**Goal of the exercise:** Please say how many lines in the entries below hold the string "True", with no other words.

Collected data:
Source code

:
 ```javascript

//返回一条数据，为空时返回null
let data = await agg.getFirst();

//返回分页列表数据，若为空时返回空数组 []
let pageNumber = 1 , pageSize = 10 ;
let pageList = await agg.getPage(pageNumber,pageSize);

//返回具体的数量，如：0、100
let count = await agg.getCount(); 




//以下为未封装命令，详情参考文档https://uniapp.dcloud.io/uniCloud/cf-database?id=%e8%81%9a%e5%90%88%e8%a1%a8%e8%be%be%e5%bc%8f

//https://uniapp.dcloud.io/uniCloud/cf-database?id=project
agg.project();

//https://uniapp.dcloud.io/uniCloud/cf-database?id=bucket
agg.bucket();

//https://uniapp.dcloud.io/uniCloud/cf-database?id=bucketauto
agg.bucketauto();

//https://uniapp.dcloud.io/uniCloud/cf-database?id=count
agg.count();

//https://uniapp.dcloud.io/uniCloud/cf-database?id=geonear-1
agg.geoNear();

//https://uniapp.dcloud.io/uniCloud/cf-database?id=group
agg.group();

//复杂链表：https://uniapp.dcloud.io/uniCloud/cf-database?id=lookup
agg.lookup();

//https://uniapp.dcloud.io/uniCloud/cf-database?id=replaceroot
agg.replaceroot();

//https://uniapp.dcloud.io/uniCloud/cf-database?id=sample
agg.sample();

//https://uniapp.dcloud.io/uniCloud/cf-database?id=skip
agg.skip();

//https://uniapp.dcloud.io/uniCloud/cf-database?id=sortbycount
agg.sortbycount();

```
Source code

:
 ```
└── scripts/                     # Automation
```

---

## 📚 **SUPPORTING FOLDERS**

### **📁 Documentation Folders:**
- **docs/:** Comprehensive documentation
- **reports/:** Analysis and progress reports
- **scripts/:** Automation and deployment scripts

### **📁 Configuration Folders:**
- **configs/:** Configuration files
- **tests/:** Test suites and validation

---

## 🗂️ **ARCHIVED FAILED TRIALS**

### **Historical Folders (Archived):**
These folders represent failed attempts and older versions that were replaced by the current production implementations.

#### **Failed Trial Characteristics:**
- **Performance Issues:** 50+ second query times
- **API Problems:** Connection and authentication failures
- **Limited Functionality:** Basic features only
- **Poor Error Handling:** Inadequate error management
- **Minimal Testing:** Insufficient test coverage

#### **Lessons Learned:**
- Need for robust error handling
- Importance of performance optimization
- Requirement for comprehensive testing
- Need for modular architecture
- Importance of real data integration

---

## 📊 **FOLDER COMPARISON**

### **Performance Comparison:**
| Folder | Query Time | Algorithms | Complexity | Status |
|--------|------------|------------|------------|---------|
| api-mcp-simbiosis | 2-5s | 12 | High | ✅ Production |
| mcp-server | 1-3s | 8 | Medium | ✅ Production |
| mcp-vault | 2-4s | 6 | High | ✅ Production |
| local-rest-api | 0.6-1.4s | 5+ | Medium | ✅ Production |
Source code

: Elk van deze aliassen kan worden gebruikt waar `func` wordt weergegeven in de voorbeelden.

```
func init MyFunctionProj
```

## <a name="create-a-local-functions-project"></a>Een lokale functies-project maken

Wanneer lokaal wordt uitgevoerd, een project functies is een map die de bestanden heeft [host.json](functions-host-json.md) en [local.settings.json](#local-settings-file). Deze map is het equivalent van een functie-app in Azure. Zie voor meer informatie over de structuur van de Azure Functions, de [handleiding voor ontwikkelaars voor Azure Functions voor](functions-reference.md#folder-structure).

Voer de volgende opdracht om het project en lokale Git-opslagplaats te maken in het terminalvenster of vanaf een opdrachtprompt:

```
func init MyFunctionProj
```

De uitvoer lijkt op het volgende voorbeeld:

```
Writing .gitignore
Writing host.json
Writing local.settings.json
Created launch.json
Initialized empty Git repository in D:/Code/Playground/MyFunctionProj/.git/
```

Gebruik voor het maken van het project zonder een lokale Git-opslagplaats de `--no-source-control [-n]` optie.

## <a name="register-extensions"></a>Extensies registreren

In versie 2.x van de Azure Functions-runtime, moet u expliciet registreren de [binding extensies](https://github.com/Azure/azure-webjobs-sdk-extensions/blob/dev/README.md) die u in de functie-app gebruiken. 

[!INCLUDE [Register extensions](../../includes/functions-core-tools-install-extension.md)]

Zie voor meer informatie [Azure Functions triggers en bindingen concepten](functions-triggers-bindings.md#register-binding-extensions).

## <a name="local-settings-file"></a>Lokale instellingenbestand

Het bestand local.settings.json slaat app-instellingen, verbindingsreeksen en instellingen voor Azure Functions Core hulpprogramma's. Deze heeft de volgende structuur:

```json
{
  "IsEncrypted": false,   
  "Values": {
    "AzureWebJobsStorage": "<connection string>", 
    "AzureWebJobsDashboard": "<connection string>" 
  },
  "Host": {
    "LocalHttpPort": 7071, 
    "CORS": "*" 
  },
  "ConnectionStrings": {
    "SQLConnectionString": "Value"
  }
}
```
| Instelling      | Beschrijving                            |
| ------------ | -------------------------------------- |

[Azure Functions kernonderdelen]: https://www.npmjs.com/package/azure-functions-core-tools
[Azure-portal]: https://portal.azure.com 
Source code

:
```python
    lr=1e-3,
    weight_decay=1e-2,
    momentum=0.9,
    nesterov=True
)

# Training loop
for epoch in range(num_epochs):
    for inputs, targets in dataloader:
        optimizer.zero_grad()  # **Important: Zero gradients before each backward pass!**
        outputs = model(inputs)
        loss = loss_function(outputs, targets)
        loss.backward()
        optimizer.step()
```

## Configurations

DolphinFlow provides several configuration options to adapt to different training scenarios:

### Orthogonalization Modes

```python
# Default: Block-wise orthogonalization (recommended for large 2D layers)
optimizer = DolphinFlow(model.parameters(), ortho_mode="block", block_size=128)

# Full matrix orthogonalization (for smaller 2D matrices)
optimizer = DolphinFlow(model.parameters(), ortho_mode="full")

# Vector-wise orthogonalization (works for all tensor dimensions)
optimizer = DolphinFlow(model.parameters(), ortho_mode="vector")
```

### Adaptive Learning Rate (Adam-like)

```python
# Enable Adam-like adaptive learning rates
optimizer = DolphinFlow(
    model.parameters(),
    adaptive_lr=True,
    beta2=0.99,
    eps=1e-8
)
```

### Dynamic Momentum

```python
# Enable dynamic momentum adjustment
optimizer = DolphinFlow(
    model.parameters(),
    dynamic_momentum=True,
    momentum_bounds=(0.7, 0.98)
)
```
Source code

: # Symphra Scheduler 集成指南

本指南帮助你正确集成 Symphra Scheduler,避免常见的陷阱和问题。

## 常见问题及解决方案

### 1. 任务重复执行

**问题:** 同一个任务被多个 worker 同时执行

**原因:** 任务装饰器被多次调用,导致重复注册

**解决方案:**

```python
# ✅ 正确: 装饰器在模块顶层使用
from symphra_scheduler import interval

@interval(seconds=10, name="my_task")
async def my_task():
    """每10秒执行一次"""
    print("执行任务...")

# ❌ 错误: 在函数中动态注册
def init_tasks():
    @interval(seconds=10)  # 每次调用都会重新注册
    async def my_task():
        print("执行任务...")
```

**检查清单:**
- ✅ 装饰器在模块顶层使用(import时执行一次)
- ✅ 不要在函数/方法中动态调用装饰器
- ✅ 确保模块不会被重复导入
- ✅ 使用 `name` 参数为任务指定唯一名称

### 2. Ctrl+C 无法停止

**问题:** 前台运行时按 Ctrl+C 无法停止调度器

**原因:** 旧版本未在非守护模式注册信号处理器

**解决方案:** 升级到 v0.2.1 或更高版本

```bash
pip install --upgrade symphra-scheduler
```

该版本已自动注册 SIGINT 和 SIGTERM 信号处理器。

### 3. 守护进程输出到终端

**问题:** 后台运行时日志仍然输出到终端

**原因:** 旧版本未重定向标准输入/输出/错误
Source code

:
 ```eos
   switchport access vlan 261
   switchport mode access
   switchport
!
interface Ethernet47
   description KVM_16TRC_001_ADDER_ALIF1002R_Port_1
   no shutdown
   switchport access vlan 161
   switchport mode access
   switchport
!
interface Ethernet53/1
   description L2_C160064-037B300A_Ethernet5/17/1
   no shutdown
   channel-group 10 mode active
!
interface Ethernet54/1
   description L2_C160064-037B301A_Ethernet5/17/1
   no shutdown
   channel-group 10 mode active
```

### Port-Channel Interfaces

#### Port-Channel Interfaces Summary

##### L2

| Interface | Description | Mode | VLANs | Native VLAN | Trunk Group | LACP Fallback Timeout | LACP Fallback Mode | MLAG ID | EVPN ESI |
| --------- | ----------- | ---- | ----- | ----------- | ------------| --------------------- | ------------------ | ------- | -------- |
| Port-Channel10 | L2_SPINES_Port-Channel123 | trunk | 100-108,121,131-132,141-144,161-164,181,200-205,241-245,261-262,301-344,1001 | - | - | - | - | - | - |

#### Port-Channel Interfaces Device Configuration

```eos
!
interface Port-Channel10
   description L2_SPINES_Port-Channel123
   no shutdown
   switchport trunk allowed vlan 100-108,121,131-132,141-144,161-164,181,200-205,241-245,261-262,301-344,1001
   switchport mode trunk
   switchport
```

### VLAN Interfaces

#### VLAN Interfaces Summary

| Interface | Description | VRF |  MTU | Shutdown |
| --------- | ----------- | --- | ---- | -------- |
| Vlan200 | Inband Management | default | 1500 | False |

**Exercise solution:** 3